Your objective: Please present every line of the rows below as a Markdown table with the columns Number and Text, numbering each line and skipping blank ones. Leave the pictures out of the answer.

Recorded information:
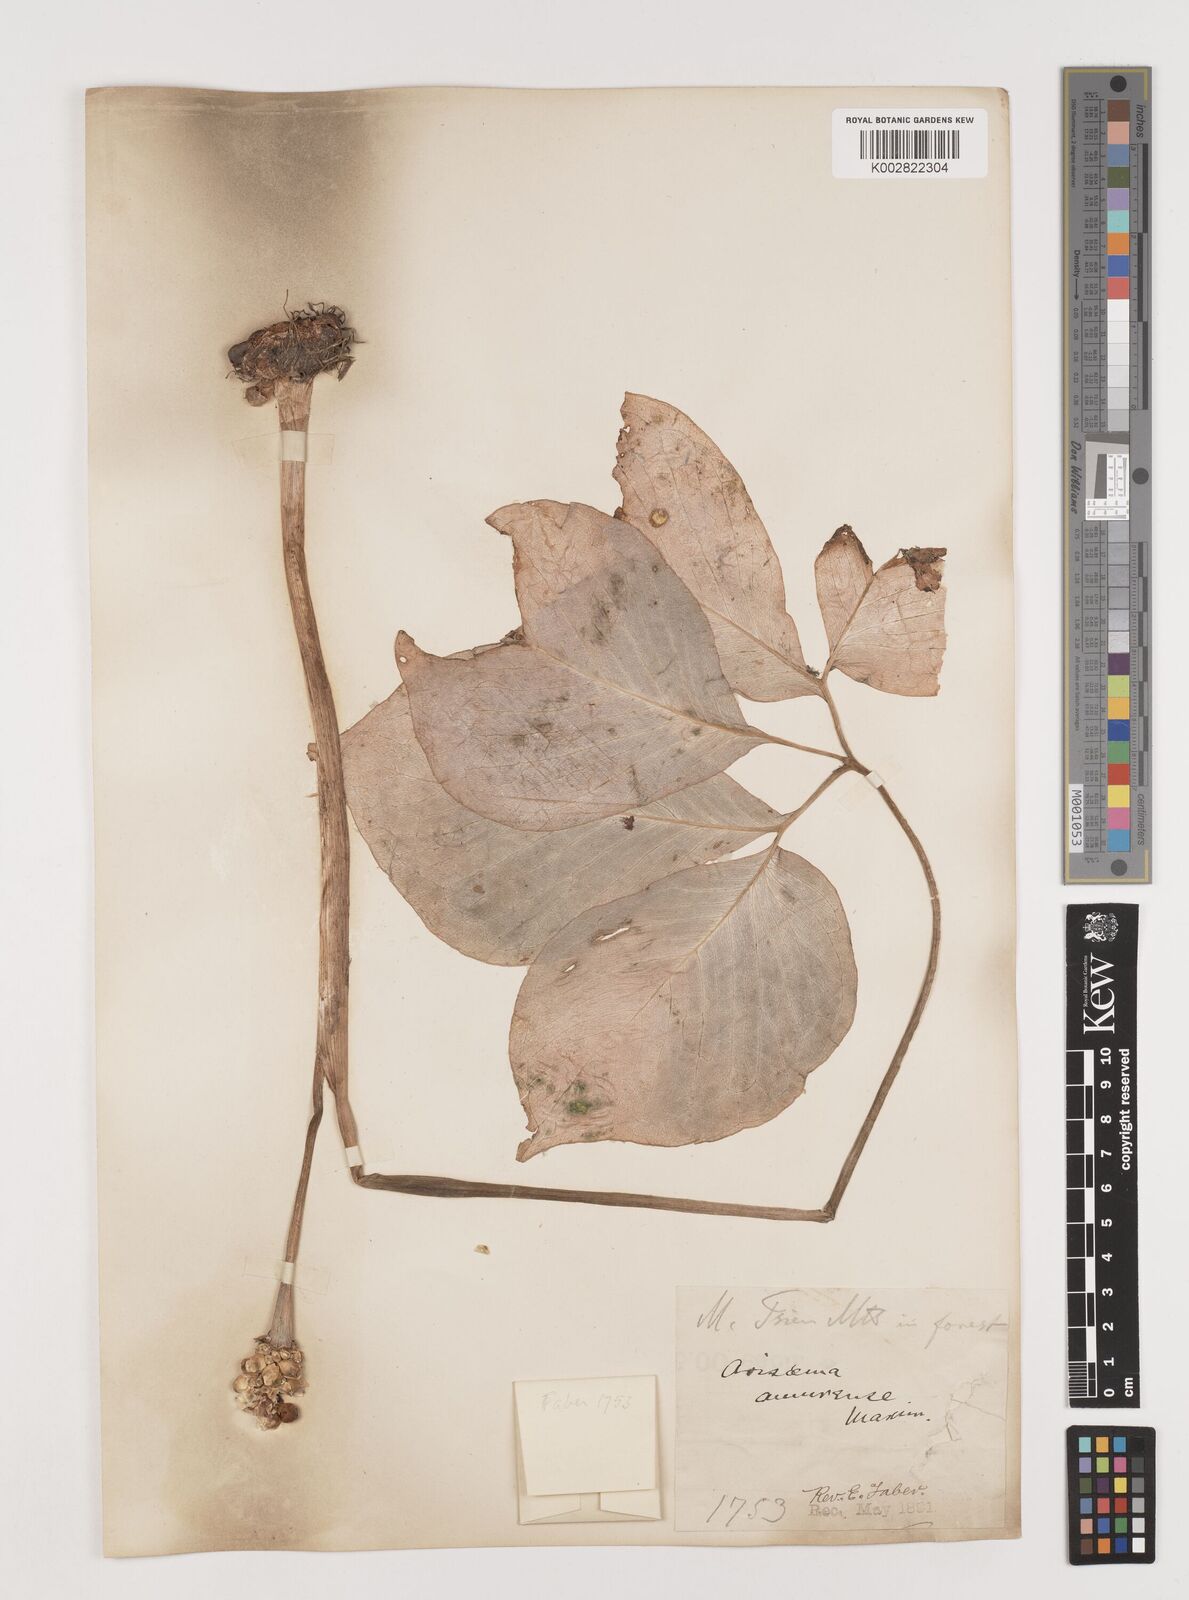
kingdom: Plantae
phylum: Tracheophyta
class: Liliopsida
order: Alismatales
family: Araceae
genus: Arisaema
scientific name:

Finished answer:
| Number | Text |
|---|---|
| 1 | kingdom: Plantae |
| 2 | phylum: Tracheophyta |
| 3 | class: Liliopsida |
| 4 | order: Alismatales |
| 5 | family: Araceae |
| 6 | genus: Arisaema |
| 7 | scientific name: |